Document section:
------------
As can be gathered therefrom a decreased ductility is the result of an 
analysis, when carbon content has not been adequately optimized against 
the other constituents. 
Silicon might be present in a maximum amount of 1.6% but preferably should 
be present in an amount less than 1.3% and most preferably in an amount 
less than 1.1%. Higher silicon contents should be avoided since silicon, 
like carbon, will cause a decrease of hot-ductility and strength if not 
being adequately optimized. Cast irons containing low silicon amounts have 
a more clearly tendency of pearlite formation, which means improved 
ductility at temperatures above 700.degree. C. A most rapid pearlite 
transformation is desirable since the two-phase structure 
austenite-ferrite causes a deterioration of the ductility. FIGS. 2 and 3 
show the influence of C, Si and C+S on strength properties. As can be 
gathered therefrom too high silicon amounts, if not adequately optimized, 
have markedly decreased the strength properties.
------------
Dataset items:
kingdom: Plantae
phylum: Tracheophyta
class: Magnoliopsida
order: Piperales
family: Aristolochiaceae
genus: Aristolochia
------------
Tasks:
- A) After the rows, reproduce the portion of the cast iron passage starting with "Silicon might be" and going on through "the strength properties.".
- B) Answer these questions using the cast iron passage placed before the rows:
(i) What is the maximum amount of silicon that might be present?
(ii) Above what temperature do cast irons with low silicon amounts show improved ductility?
(iii) Which structure causes a deterioration of the ductility?
- C) Write the next part of the passage on silicon and carbon in cast iron, picking up after its final sentence.

Answers given:
- A)
Silicon might be present in a maximum amount of 1.6% but preferably should 
be present in an amount less than 1.3% and most preferably in an amount 
less than 1.1%. Higher silicon contents should be avoided since silicon, 
like carbon, will cause a decrease of hot-ductility and strength if not 
being adequately optimized. Cast irons containing low silicon amounts have 
a more clearly tendency of pearlite formation, which means improved 
ductility at temperatures above 700.degree. C. A most rapid pearlite 
transformation is desirable since the two-phase structure 
austenite-ferrite causes a deterioration of the ductility. FIGS. 2 and 3 
show the influence of C, Si and C+S on strength properties. As can be 
gathered therefrom too high silicon amounts, if not adequately optimized, 
have markedly decreased the strength properties.

- B)
(i) 1.6%
(ii) 700 degrees C
(iii) The two-phase structure austenite-ferrite

- C)
Presence of manganese improves ductility and strength and should, 
therefore, appear in the cast iron in amounts of at least 0.40% and not 
more than 0.80%. Since manganese stabilizers pearlite formation and 
decreases the carbon activity manganese will advantageously reduce 
graphite growth at thermal cycling. Manganese content, however, should not 
exceed 0.70% and should preferable amount of 0.45% to 0.60% having regard 
to internal oxidation and cementite formation during solidification. 
Phosphorus ought to be present in an amount of at least 0.010% and should 
preferably amount to at least 0.015% since presence of phosphorus 
increases the strength. The phosphorus content, however, should be 
optimized in relation to the elements C, Si and Mg. FIGS. 3 and 4 show 
that unbalanced phosphorus causes a decrease of the burning limit, i.e. 
the limit when ductility abruptly decreases. Phosphorus could be present 
in amounts up to 0.045 but ought to be less than 0.040% and, if silicon 
content is high, preferably should be lower than 0.030%. 
The sulphur may be present in about same contents as normally used, which 
means contents up to a maximum of 0.010%. 
Magnesium affects the graphite formation. A successively increasing 
magnesium content causes changes of the graphite from lamellar to 
vermicular structure and finally to nodular structure. It is essential 
that a sufficiently high magnesium content is maintained so as to obtain 
fully nodular graphite. This graphite formation has been found to be 
necessary in cast iron for ingot molds with regard to crack initiation. 
Hence, magnesium content should be a value between 0.020 and 0.050%, 
preferably between 0.020 and 0.040%. Presence of magnesium also 
contributes to improve hot ductility properties and stabilize pearlite.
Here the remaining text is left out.